(RECORDS TO PROCESS begins)

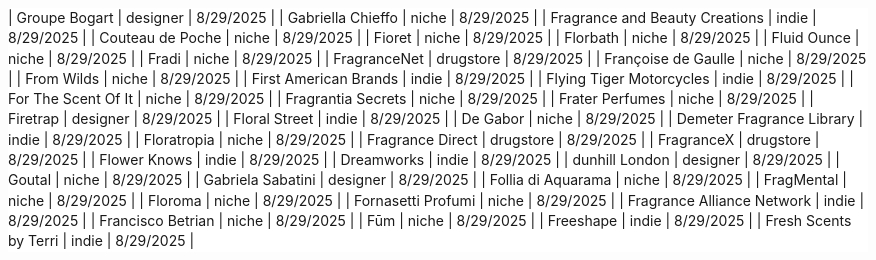 | Groupe Bogart | designer | 8/29/2025 |
| Gabriella Chieffo | niche | 8/29/2025 |
| Fragrance and Beauty Creations | indie | 8/29/2025 |
| Couteau de Poche | niche | 8/29/2025 |
| Fioret | niche | 8/29/2025 |
| Florbath | niche | 8/29/2025 |
| Fluid Ounce | niche | 8/29/2025 |
| Fradi | niche | 8/29/2025 |
| FragranceNet | drugstore | 8/29/2025 |
| Françoise de Gaulle | niche | 8/29/2025 |
| From Wilds | niche | 8/29/2025 |
| First American Brands | indie | 8/29/2025 |
| Flying Tiger Motorcycles | indie | 8/29/2025 |
| For The Scent Of It | niche | 8/29/2025 |
| Fragrantia Secrets | niche | 8/29/2025 |
| Frater Perfumes | niche | 8/29/2025 |
| Firetrap | designer | 8/29/2025 |
| Floral Street | indie | 8/29/2025 |
| De Gabor | niche | 8/29/2025 |
| Demeter Fragrance Library | indie | 8/29/2025 |
| Floratropia | niche | 8/29/2025 |
| Fragrance Direct | drugstore | 8/29/2025 |
| FragranceX | drugstore | 8/29/2025 |
| Flower Knows | indie | 8/29/2025 |
| Dreamworks | indie | 8/29/2025 |
| dunhill London | designer | 8/29/2025 |
| Goutal | niche | 8/29/2025 |
| Gabriela Sabatini | designer | 8/29/2025 |
| Follia di Aquarama | niche | 8/29/2025 |
| FragMental | niche | 8/29/2025 |
| Floroma | niche | 8/29/2025 |
| Fornasetti Profumi | niche | 8/29/2025 |
| Fragrance Alliance Network | indie | 8/29/2025 |
| Francisco Betrian | niche | 8/29/2025 |
| Fūm | niche | 8/29/2025 |
| Freeshape | indie | 8/29/2025 |
| Fresh Scents by Terri | indie | 8/29/2025 |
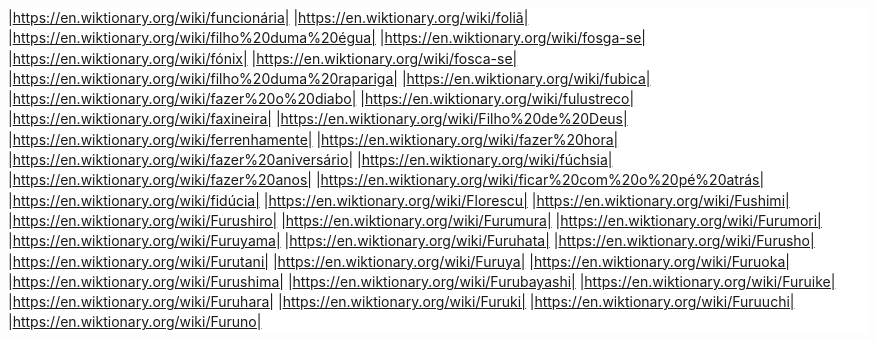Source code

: |https://en.wiktionary.org/wiki/funcionária|
|https://en.wiktionary.org/wiki/foliã|
|https://en.wiktionary.org/wiki/filho%20duma%20égua|
|https://en.wiktionary.org/wiki/fosga-se|
|https://en.wiktionary.org/wiki/fónix|
|https://en.wiktionary.org/wiki/fosca-se|
|https://en.wiktionary.org/wiki/filho%20duma%20rapariga|
|https://en.wiktionary.org/wiki/fubica|
|https://en.wiktionary.org/wiki/fazer%20o%20diabo|
|https://en.wiktionary.org/wiki/fulustreco|
|https://en.wiktionary.org/wiki/faxineira|
|https://en.wiktionary.org/wiki/Filho%20de%20Deus|
|https://en.wiktionary.org/wiki/ferrenhamente|
|https://en.wiktionary.org/wiki/fazer%20hora|
|https://en.wiktionary.org/wiki/fazer%20aniversário|
|https://en.wiktionary.org/wiki/fúchsia|
|https://en.wiktionary.org/wiki/fazer%20anos|
|https://en.wiktionary.org/wiki/ficar%20com%20o%20pé%20atrás|
|https://en.wiktionary.org/wiki/fidúcia|
|https://en.wiktionary.org/wiki/Florescu|
|https://en.wiktionary.org/wiki/Fushimi|
|https://en.wiktionary.org/wiki/Furushiro|
|https://en.wiktionary.org/wiki/Furumura|
|https://en.wiktionary.org/wiki/Furumori|
|https://en.wiktionary.org/wiki/Furuyama|
|https://en.wiktionary.org/wiki/Furuhata|
|https://en.wiktionary.org/wiki/Furusho|
|https://en.wiktionary.org/wiki/Furutani|
|https://en.wiktionary.org/wiki/Furuya|
|https://en.wiktionary.org/wiki/Furuoka|
|https://en.wiktionary.org/wiki/Furushima|
|https://en.wiktionary.org/wiki/Furubayashi|
|https://en.wiktionary.org/wiki/Furuike|
|https://en.wiktionary.org/wiki/Furuhara|
|https://en.wiktionary.org/wiki/Furuki|
|https://en.wiktionary.org/wiki/Furuuchi|
|https://en.wiktionary.org/wiki/Furuno|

(RECORDS TO PROCESS ends)

→ REQUIRED WORK
A verbatim copy of all the records, minus the pictures, is the expected answer.

→ SOLUTION FOR THIS PROBLEM
 | Groupe Bogart | designer | 8/29/2025 |
| Gabriella Chieffo | niche | 8/29/2025 |
| Fragrance and Beauty Creations | indie | 8/29/2025 |
| Couteau de Poche | niche | 8/29/2025 |
| Fioret | niche | 8/29/2025 |
| Florbath | niche | 8/29/2025 |
| Fluid Ounce | niche | 8/29/2025 |
| Fradi | niche | 8/29/2025 |
| FragranceNet | drugstore | 8/29/2025 |
| Françoise de Gaulle | niche | 8/29/2025 |
| From Wilds | niche | 8/29/2025 |
| First American Brands | indie | 8/29/2025 |
| Flying Tiger Motorcycles | indie | 8/29/2025 |
| For The Scent Of It | niche | 8/29/2025 |
| Fragrantia Secrets | niche | 8/29/2025 |
| Frater Perfumes | niche | 8/29/2025 |
| Firetrap | designer | 8/29/2025 |
| Floral Street | indie | 8/29/2025 |
| De Gabor | niche | 8/29/2025 |
| Demeter Fragrance Library | indie | 8/29/2025 |
| Floratropia | niche | 8/29/2025 |
| Fragrance Direct | drugstore | 8/29/2025 |
| FragranceX | drugstore | 8/29/2025 |
| Flower Knows | indie | 8/29/2025 |
| Dreamworks | indie | 8/29/2025 |
| dunhill London | designer | 8/29/2025 |
| Goutal | niche | 8/29/2025 |
| Gabriela Sabatini | designer | 8/29/2025 |
| Follia di Aquarama | niche | 8/29/2025 |
| FragMental | niche | 8/29/2025 |
| Floroma | niche | 8/29/2025 |
| Fornasetti Profumi | niche | 8/29/2025 |
| Fragrance Alliance Network | indie | 8/29/2025 |
| Francisco Betrian | niche | 8/29/2025 |
| Fūm | niche | 8/29/2025 |
| Freeshape | indie | 8/29/2025 |
| Fresh Scents by Terri | indie | 8/29/2025 |
Source code

: |https://en.wiktionary.org/wiki/funcionária|
|https://en.wiktionary.org/wiki/foliã|
|https://en.wiktionary.org/wiki/filho%20duma%20égua|
|https://en.wiktionary.org/wiki/fosga-se|
|https://en.wiktionary.org/wiki/fónix|
|https://en.wiktionary.org/wiki/fosca-se|
|https://en.wiktionary.org/wiki/filho%20duma%20rapariga|
|https://en.wiktionary.org/wiki/fubica|
|https://en.wiktionary.org/wiki/fazer%20o%20diabo|
|https://en.wiktionary.org/wiki/fulustreco|
|https://en.wiktionary.org/wiki/faxineira|
|https://en.wiktionary.org/wiki/Filho%20de%20Deus|
|https://en.wiktionary.org/wiki/ferrenhamente|
|https://en.wiktionary.org/wiki/fazer%20hora|
|https://en.wiktionary.org/wiki/fazer%20aniversário|
|https://en.wiktionary.org/wiki/fúchsia|
|https://en.wiktionary.org/wiki/fazer%20anos|
|https://en.wiktionary.org/wiki/ficar%20com%20o%20pé%20atrás|
|https://en.wiktionary.org/wiki/fidúcia|
|https://en.wiktionary.org/wiki/Florescu|
|https://en.wiktionary.org/wiki/Fushimi|
|https://en.wiktionary.org/wiki/Furushiro|
|https://en.wiktionary.org/wiki/Furumura|
|https://en.wiktionary.org/wiki/Furumori|
|https://en.wiktionary.org/wiki/Furuyama|
|https://en.wiktionary.org/wiki/Furuhata|
|https://en.wiktionary.org/wiki/Furusho|
|https://en.wiktionary.org/wiki/Furutani|
|https://en.wiktionary.org/wiki/Furuya|
|https://en.wiktionary.org/wiki/Furuoka|
|https://en.wiktionary.org/wiki/Furushima|
|https://en.wiktionary.org/wiki/Furubayashi|
|https://en.wiktionary.org/wiki/Furuike|
|https://en.wiktionary.org/wiki/Furuhara|
|https://en.wiktionary.org/wiki/Furuki|
|https://en.wiktionary.org/wiki/Furuuchi|
|https://en.wiktionary.org/wiki/Furuno|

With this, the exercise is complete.